Travels with Tucker

Travels with Tucker

Wednesday, October 16, 2013

Cheticamp

Cheticamp


We spent the first several days of our visit to Cape Breton in Cheticamp, one of two French Acadian districts on the island.  Cheticamp is the gateway to Cape Breton Highlands National Park and has been a fishing town since its founding in the late 1700s.  Until the middle of the 20th century, Cheticamp was only accessible by ship and its inhabitants had a difficult way of life.  They grew or made almost everything they needed.  The only employment was the fish company that paid them in company store credits to buy stoves, utensils, musical instruments and such.  The Acadian culture is very communal and is filled with simple amusements, mostly around music.  We visited a small museum about “La-Careme”, which is basically a mid-Lent party dating back to the 5th century where people dress up in elaborate costumes and go door-to-door trying to fool their neighbors about their identity.  Cheticamp seems to be the only place La-Careme is still celebrated.

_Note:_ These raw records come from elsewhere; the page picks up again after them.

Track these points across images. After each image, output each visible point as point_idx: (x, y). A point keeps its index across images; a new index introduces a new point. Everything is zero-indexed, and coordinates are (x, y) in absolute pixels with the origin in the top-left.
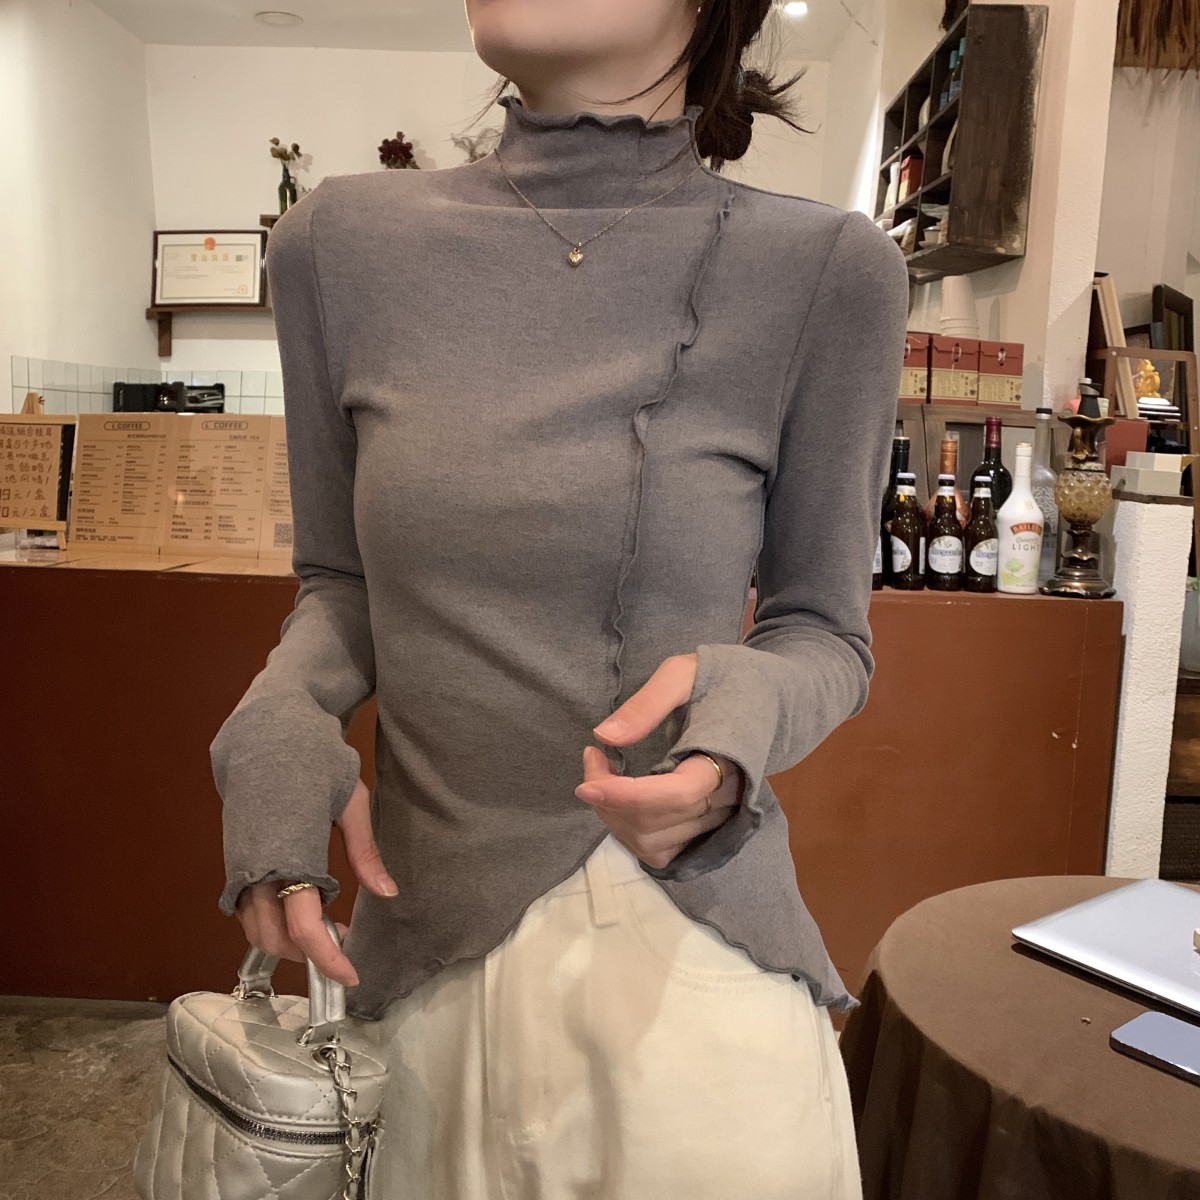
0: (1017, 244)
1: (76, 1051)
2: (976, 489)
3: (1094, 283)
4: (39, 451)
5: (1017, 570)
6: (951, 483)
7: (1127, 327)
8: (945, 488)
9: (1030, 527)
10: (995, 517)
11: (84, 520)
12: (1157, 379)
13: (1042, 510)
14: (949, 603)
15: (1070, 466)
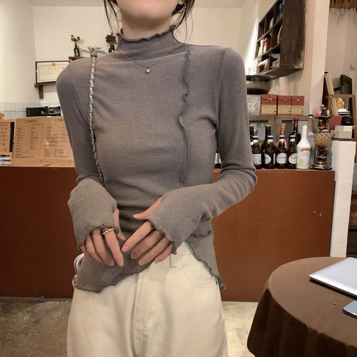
0: (301, 65)
1: (20, 313)
2: (291, 139)
3: (324, 76)
4: (3, 131)
5: (303, 162)
6: (283, 138)
7: (335, 88)
8: (281, 139)
9: (306, 149)
10: (296, 147)
11: (18, 152)
12: (343, 103)
13: (310, 144)
14: (282, 172)
15: (319, 131)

Cheticamp is also a center of rug hooking, which started as a necessity to help make their homes comfortable, but grew into an art form much sought-after by wealthy city dwellers.  Some of the most elaborate rugs contain 500 colors of yarn (each hand dyed separately) and over 1,500,000 individual stitches.  Cheticam Museum

It was fun meeting several people with our last name—very common here and throughout Acadian Canada and Louisiana.  The vast majority of people named LeBlanc are descended from one Daniel LeBlanc, who landed in Nova Scotia about the time the Pilgrims landed in Plymouth.  Like most French Canadians he had a huge family of 15 or so children and subsequent generations of that kind of breeding resulted in a virtual army of LeBlancs (my father was one of 10 children and my mother one of 18). Like most of my generation, we stopped well short of those numbers, so the danger of LeBlancs overpopulating the globe is diminishing.